__Requirement 1__: In the Regularis Concordia extract, which council sanctioned the document, and in about what year?
__Requirement 2__: Using the Regularis Concordia extract, explain why the English episcopacy became predominantly monastic.

__Document extract__:

********************

The Regularis Concordia was the most important document of the English Benedictine Reform, sanctioned by the Council of Winchester in about 973.

The document was compiled by Æthelwold, who was aided by monks from Fleury and Ghent. A synodal council was summoned to construct a common rule of life to be observed by all monasteries. The document served as a rule for how monastic life should be performed and included monastic rituals like the procedure for the election of bishops that differed from Continental practice, and which led to a predominantly monastic episcopacy.

==Content==
One of the larger topics found within the manuscript is the Forward to the Harmony of the Rule, which is meant to apply to the monks and nuns of the entire nation that was ruled under King Edgar. This section of the document proclaimed that every religious house in the kingdom was to follow the rules prescribed in the rest of the manuscript. This included how the monastic "office" was to be performed; "office" includes vigils, lauds, and prayers and is a practice that was established in the fifth century. The prescriptions for monastic "office" are specific; for example, it includes the specific liturgical song to be performed during the mandated labor hours that were required of the monks.
The portion of the manuscript dedicated to the rites of Holy Week and Easter are the most detailed. This is where the introduction of the quem quaeritis is introduced, and is now credited to be the introduction of theatrical ritual.
The Regularis also creates the specific pattern and order that bells should be rung in for Masses and holidays.

==Historical context==
Under Edgar the Peaceful (r. 959–975), England experienced a period of peace and a revival of monasticism. Æthelwold of Winchester improved and expanded the Rule of Saint Benedict and wrote the Regularis Concordia as a result of Edgar's rule.

********************

__Supplied information__:
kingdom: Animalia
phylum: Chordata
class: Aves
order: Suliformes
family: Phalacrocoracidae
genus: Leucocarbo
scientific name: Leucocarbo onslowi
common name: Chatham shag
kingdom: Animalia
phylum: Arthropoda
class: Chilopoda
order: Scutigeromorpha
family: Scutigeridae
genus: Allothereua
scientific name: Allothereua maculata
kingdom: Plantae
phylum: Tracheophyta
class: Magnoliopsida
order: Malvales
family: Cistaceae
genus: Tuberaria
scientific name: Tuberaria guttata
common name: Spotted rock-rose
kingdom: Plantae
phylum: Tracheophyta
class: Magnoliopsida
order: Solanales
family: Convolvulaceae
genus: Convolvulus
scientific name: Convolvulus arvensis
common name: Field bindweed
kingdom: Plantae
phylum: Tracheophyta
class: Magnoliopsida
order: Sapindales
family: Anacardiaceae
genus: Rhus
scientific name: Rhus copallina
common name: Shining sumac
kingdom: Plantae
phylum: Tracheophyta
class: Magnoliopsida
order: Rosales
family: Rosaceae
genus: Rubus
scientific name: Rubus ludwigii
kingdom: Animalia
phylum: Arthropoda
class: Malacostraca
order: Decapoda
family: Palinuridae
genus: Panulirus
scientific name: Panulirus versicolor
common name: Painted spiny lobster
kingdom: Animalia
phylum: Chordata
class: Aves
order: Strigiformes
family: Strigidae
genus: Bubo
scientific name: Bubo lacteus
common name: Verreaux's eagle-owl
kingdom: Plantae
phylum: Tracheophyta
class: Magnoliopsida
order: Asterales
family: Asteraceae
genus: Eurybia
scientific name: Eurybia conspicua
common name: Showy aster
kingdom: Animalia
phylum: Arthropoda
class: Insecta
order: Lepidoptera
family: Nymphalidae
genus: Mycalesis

********************

__Your response 1__: The Council of Winchester sanctioned it in about 973.

__Your response 2__: The Regularis Concordia set out monastic rituals that included a procedure for electing bishops that differed from Continental practice. That procedure led to a predominantly monastic episcopacy.